Zhou Xingrong believes her tenacity against hardship and persecution in the quest for justice for her dead son will one day pay off.

The boy, Lu Qianliang, was buried alive at 15 when his school building at the Juyuan Middle School in Dujiangyan city collapsed in the quake four years ago.

'I am exhausted both physically and emotionally after having taken on the might of the state apparatus for the past four years,' the 47-year-old mother said of her struggle to come to terms with what happened to her son on May 12, 2008.

'But I will persist as long as I am still breathing, even if it means waiting four decades,' Zhou said in a telephone interview.

The Juyuan school was one of the worst-hit by the quake, with nearly 900 pupils buried in the rubble and at least 300 confirmed dead later. The exact number of dead children at this school or at hundreds of others across the quake zone remains unclear. The government only provided a total death toll a year later, which was widely accused of being too low.

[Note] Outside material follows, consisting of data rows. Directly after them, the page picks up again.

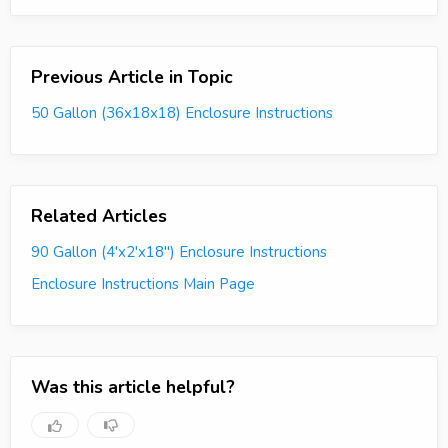
Previous Article in Topic
50 Gallon (36x18x18) Enclosure Instructions
Related Articles
90 Gallon (4'x2'x18") Enclosure Instructions
Enclosure Instructions Main Page
Was this article helpful?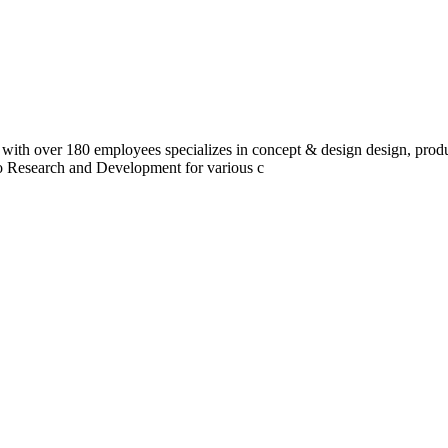
 with over 180 employees specializes in concept & design design, prod
do Research and Development for various c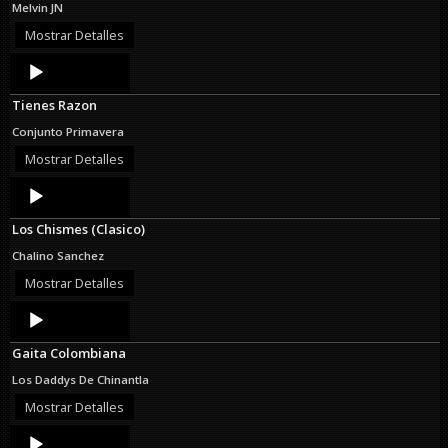
Melvin JN
Mostrar Detalles
Audio
Player
Tienes Razon
Conjunto Primavera
Mostrar Detalles
Audio
Player
Los Chismes (Clasico)
Chalino Sanchez
Mostrar Detalles
Audio
Player
Gaita Colombiana
Los Daddys De Chinantla
Mostrar Detalles
Audio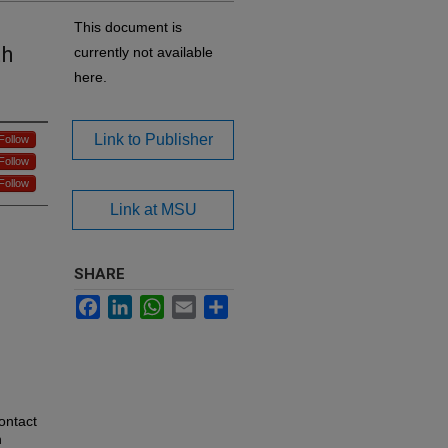
This document is
th
currently not available
here.
Link to Publisher
Follow
Follow
Follow
Link at MSU
SHARE
Facebook
LinkedIn
WhatsApp
Email
Share
ontact
n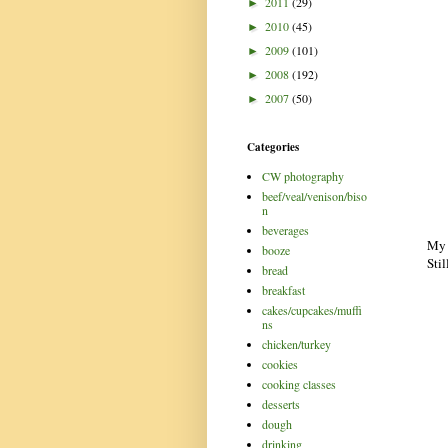
2011
(29)
►
2010
(45)
►
2009
(101)
►
2008
(192)
►
2007
(50)
►
Categories
CW photography
beef/veal/venison/biso
n
beverages
My 
booze
Stil
bread
breakfast
cakes/cupcakes/muffi
ns
chicken/turkey
cookies
cooking classes
desserts
dough
drinking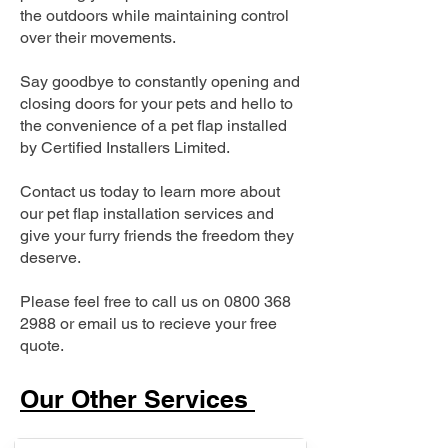
the outdoors while maintaining control
over their movements.
Say goodbye to constantly opening and
closing doors for your pets and hello to
the convenience of a pet flap installed
by Certified Installers Limited.
Contact us today to learn more about
our pet flap installation services and
give your furry friends the freedom they
deserve.
Please feel free to call us on
0800 368
2988
or email us to recieve your free
quote.
Our Other Services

Like other parents, Zhou blamed shoddily built buildings for her son's death and the unusually high number of casualties at schools.

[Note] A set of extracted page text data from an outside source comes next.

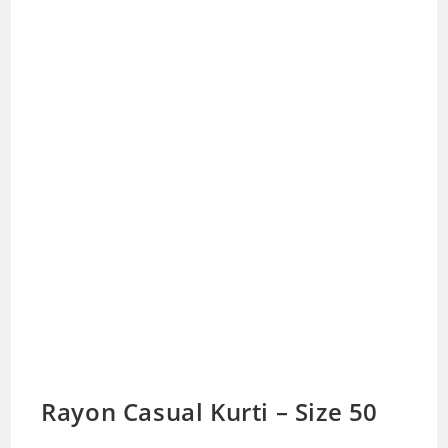
Rayon Casual Kurti – Size 50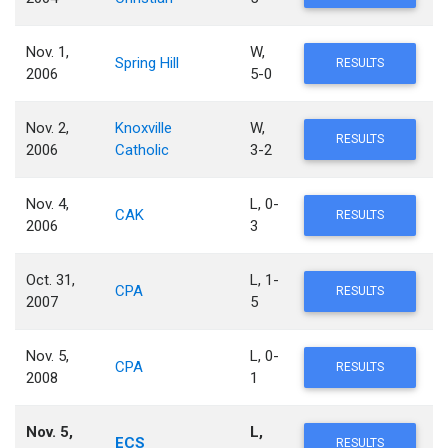
Nov. 1,
W,
Spring Hill
RESULTS
2006
5-0
Nov. 2,
Knoxville
W,
RESULTS
2006
Catholic
3-2
Nov. 4,
L, 0-
CAK
RESULTS
2006
3
Oct. 31,
L, 1-
CPA
RESULTS
2007
5
Nov. 5,
L, 0-
CPA
RESULTS
2008
1
Nov. 5,
L,
ECS
RESULTS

Parents from the Juyuan school, which hit the international headlines after a visit by Premier Wen Jiabao just hours after the quake struck, were among the first to take to the street to protest against injustice in the days following the disaster.

Witnesses said they were inspired by Wen, who pledged to investigate allegations of shoddy school construction and seek justice for parents of the dead students, while standing in front of the school's debris.

But Wen's promises have not been delivered on. And the unresolved controversies over 'tofu' buildings - referring to shoddily built schools - and the death toll among schoolchildren have been deemed taboo topics.

Zhou was also among the first to be subject to frequent harassment and persecution because of her persistent demands for redress for the children who were killed.

She said she had been detained at least six times over the past four years, including once when she was held for two weeks in a black jail in the capital in July 2009, by thugs apparently employed by the Dujiangyan authorities.

'They told me they were paid to teach me a hard lesson by public security authorities in my hometown, as part of the retribution for my insistence on petitioning the central government,' Zhou said.

Zhou was beaten and tortured for hours in late March and then was detained for a week in police custody in Dujiangyan. Two other parents who tried to voice grievances online were also detained for seven days and 16 days respectively.

Zhou's first experience of incarceration came just two months after the quake hit. She was held for two days after she refused to sign an agreement on 'condolence money', which included payments from government departments, as well as help with children's funerals and with parents' employment.

'But in return, parents had to promise not to seek redress for their grievances, especially over the tofu buildings,' she recalled.

Zhou said her wish on today's fourth anniversary of the quake was to commemorate her son at the site of the ruined classrooms, where debris had been cleared and new buildings had gone up.

But like all the schools affected by the quake, the Juyuan school is tightly guarded on sensitive anniversaries. No parents of dead students are allowed to get close.

'I haven't been able to visit the school since the quake. I was even arrested several times for making futile attempts,' Zhou said. 'But I have nothing else to fear. My heart was broken by the loss of my only child.'

She became even more dedicated after her and her husband, also in his late 40s, tried to conceive but failed.

Other parents, campaigners and volunteers who offered to help investigate these contentious disputes have also become targets of a government-led crackdown, along with the mainland's other rights activists and dissidents.

At least three activists - Tang Zuoren, Huang Qi and Liu Xianbin - have been jailed on subversion charges for their investigations into the tofu buildings. Artist Ai Weiwei , who also tried to look into the shoddy school buildings, was arrested in March of last year.